Although opened with local hires, Vietnamese and Laotian refugees became the dominant workforce by the late-1970s. By the mid-’80s the workforce was overwhelmingly Mexican immigrants, and by 2000 the Guatemalans, speaking the Mayan language of Quiché, had started to arrive. Before the Dec. 12 raid, Swift employed 3,050 workers in Cactus at a starting wage of $11.50 an hour to slaughter, process and package several thousand head of cattle daily.
‘These are my people’
Work inside the plant is hard, dirty, stinky and dangerous, and it is where Cactus’s biggest business owner and mayor, Luis Aguilar, and Cactus’s largest landlord, Thanh Nguyen, got their starts in the United States. Aguilar, a native of Chihuahua, began working at the plant in 1976 using false identity papers, he admits. In 1986, he was able to legalize his status in the United States, along with 2.7 million illegal workers, under the amnesty program authorized by the federal Immigration Reform and Control Act.
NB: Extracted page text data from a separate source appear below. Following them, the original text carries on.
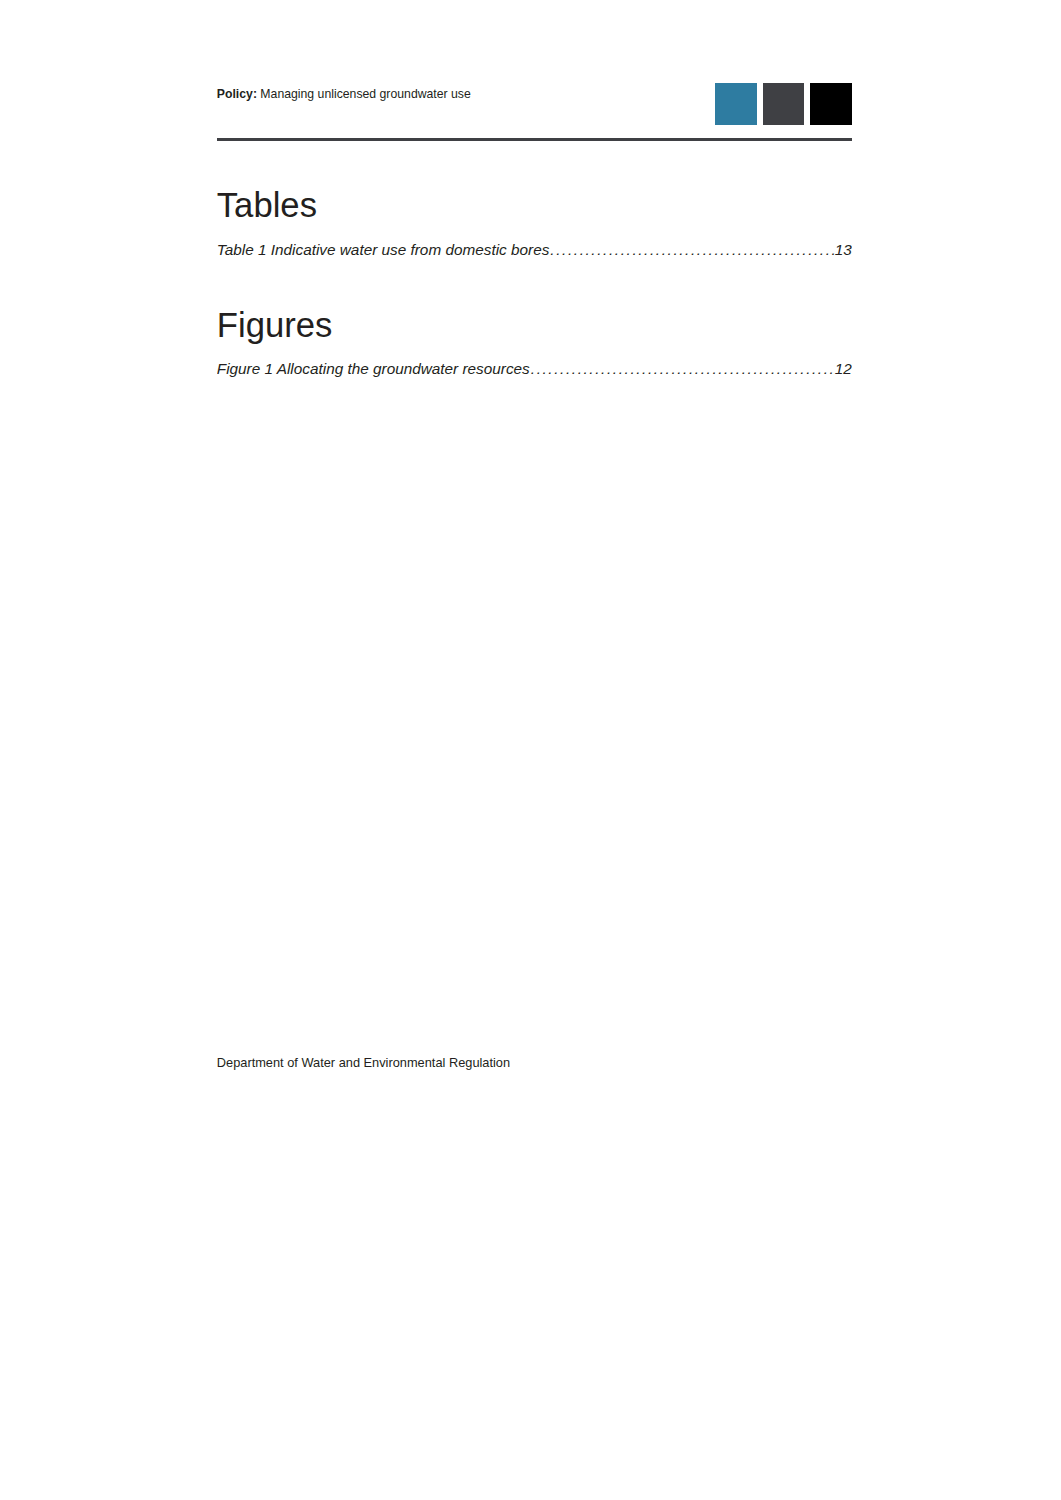Policy: Managing unlicensed groundwater use
Tables
Table 1 Indicative water use from domestic bores ..................................................................................................................... 13
Figures
Figure 1 Allocating the groundwater resources ..................................................................................................................... 12
Department of Water and Environmental Regulation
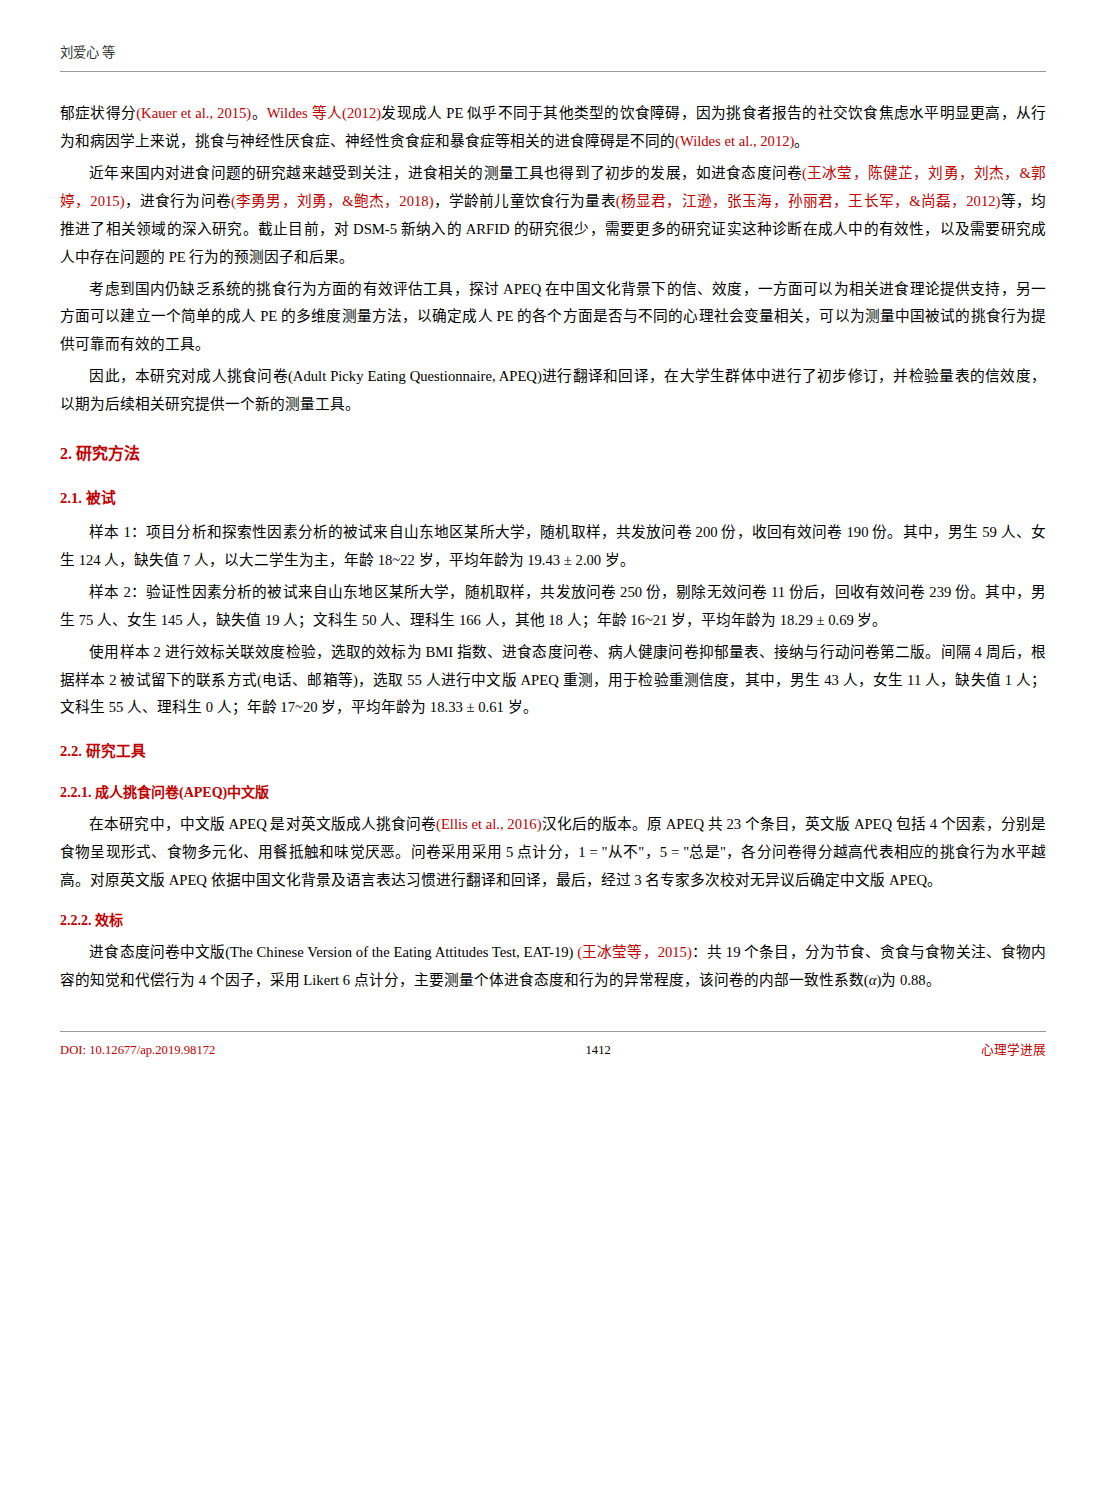刘爱心 等
郁症状得分(Kauer et al., 2015)。Wildes 等人(2012) 发现成人 PE 似乎不同于其他类型的饮食障碍，因为挑食者报告的社交饮食焦虑水平明显更高，从行为和病因学上来说，挑食与神经性厌食症、神经性贪食症和暴食症等相关的进食障碍是不同的(Wildes et al., 2012)。
近年来国内对进食问题的研究越来越受到关注，进食相关的测量工具也得到了初步的发展，如进食态度问卷(王冰莹，陈健芷，刘勇，刘杰，&郭婷，2015)，进食行为问卷(李勇男，刘勇，&鲍杰，2018)，学龄前儿童饮食行为量表(杨显君，江逊，张玉海，孙丽君，王长军，&尚磊，2012) 等，均推进了相关领域的深入研究。截止目前，对 DSM-5 新纳入的 ARFID 的研究很少，需要更多的研究证实这种诊断在成人中的有效性，以及需要研究成人中存在问题的 PE 行为的预测因子和后果。
考虑到国内仍缺乏系统的挑食行为方面的有效评估工具，探讨 APEQ 在中国文化背景下的信、效度，一方面可以为相关进食理论提供支持，另一方面可以建立一个简单的成人 PE 的多维度测量方法，以确定成人 PE 的各个方面是否与不同的心理社会变量相关，可以为测量中国被试的挑食行为提供可靠而有效的工具。
因此，本研究对成人挑食问卷(Adult Picky Eating Questionnaire, APEQ)进行翻译和回译，在大学生群体中进行了初步修订，并检验量表的信效度，以期为后续相关研究提供一个新的测量工具。
2. 研究方法
2.1. 被试
样本 1：项目分析和探索性因素分析的被试来自山东地区某所大学，随机取样，共发放问卷 200 份，收回有效问卷 190 份。其中，男生 59 人、女生 124 人，缺失值 7 人，以大二学生为主，年龄 18~22 岁，平均年龄为 19.43 ± 2.00 岁。
样本 2：验证性因素分析的被试来自山东地区某所大学，随机取样，共发放问卷 250 份，剔除无效问卷 11 份后，回收有效问卷 239 份。其中，男生 75 人、女生 145 人，缺失值 19 人；文科生 50 人、理科生 166 人，其他 18 人；年龄 16~21 岁，平均年龄为 18.29 ± 0.69 岁。
使用样本 2 进行效标关联效度检验，选取的效标为 BMI 指数、进食态度问卷、病人健康问卷抑郁量表、接纳与行动问卷第二版。间隔 4 周后，根据样本 2 被试留下的联系方式(电话、邮箱等)，选取 55 人进行中文版 APEQ 重测，用于检验重测信度，其中，男生 43 人，女生 11 人，缺失值 1 人；文科生 55 人、理科生 0 人；年龄 17~20 岁，平均年龄为 18.33 ± 0.61 岁。
2.2. 研究工具
2.2.1. 成人挑食问卷(APEQ)中文版
在本研究中，中文版 APEQ 是对英文版成人挑食问卷(Ellis et al., 2016) 汉化后的版本。原 APEQ 共 23 个条目，英文版 APEQ 包括 4 个因素，分别是食物呈现形式、食物多元化、用餐抵触和味觉厌恶。问卷采用采用 5 点计分，1 = "从不"，5 = "总是"，各分问卷得分越高代表相应的挑食行为水平越高。对原英文版 APEQ 依据中国文化背景及语言表达习惯进行翻译和回译，最后，经过 3 名专家多次校对无异议后确定中文版 APEQ。
2.2.2. 效标
进食态度问卷中文版(The Chinese Version of the Eating Attitudes Test, EAT-19) (王冰莹等，2015)：共 19 个条目，分为节食、贪食与食物关注、食物内容的知觉和代偿行为 4 个因子，采用 Likert 6 点计分，主要测量个体进食态度和行为的异常程度，该问卷的内部一致性系数(α)为 0.88。
DOI: 10.12677/ap.2019.98172 1412 心理学进展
Nguyen and his family, part of the mass exodus of “boat people” who left Vietnam after the fall of Saigon, arrived as legal refugees in nearby Dumas, Tex., in 1979 under the sponsorship of a restaurant owner who wanted cheap labor. Within six months, Nguyen and his wife left for the better-paying meatpacking plant in Cactus, said Nguyen’s son Phuong, 37, who is also known as Ben.
Except for the Nguyens, Asian immigrants moved out of Cactus, which is now 99.5 percent Hispanic. Some local officials recently said that 75 percent of the city’s estimated 5,000 residents before the raid were illegal immigrants. Aguilar disputes that, saying it was only 15 percent.
‘This is too much’
To Ben Nguyen, that number is not important. His father usually offered a few weeks of free rent to immigrants until they got a job at the meat plant and their first paycheck and provided thrift store mattresses and clothes, if necessary, Nguyen said. Now only eight of his father’s 60 rental units are occupied. Some were vacated the day of the raid, but the majority were abandoned within weeks, when frightened immigrants moved away. Since then, vandals have been kicking in the doors of the empty apartments, looking for any items of value that might have been left behind.
But authorities charge that these immigrants had false identity documents, enabling them to get driver’s licenses and jobs illegally, victimizing U.S. citizens and fueling the fraudulent document industry. Traffic stops or crime reports became confusing events in Cactus in recent years. Immigrants would offer two names, said former Cactus Police Chief Tim Turley. They had “el verdadero,” as they called it—the true name—and their work name.
Mario Lux, 26, from the town of Canilla in Quiché, said the piece of paper that gave him his work name cost him $1,400 and was obtained for him by a friend in Cactus. With that document, Lux said he got an identification card in nearby New Mexico and then a job at the Swift plant in March 2006, cutting fat and gristle off meat for $11.90 an hour. He was not working the day of the raid but now will not return for fear of being discovered and arrested. He says that he still owes $3,200 to the smuggling network that got him to Cactus and that he has been unable to send money to his wife and three children back home. He is also three weeks behind in his rent. He and his three roommates pay $120 a week for their small apartment.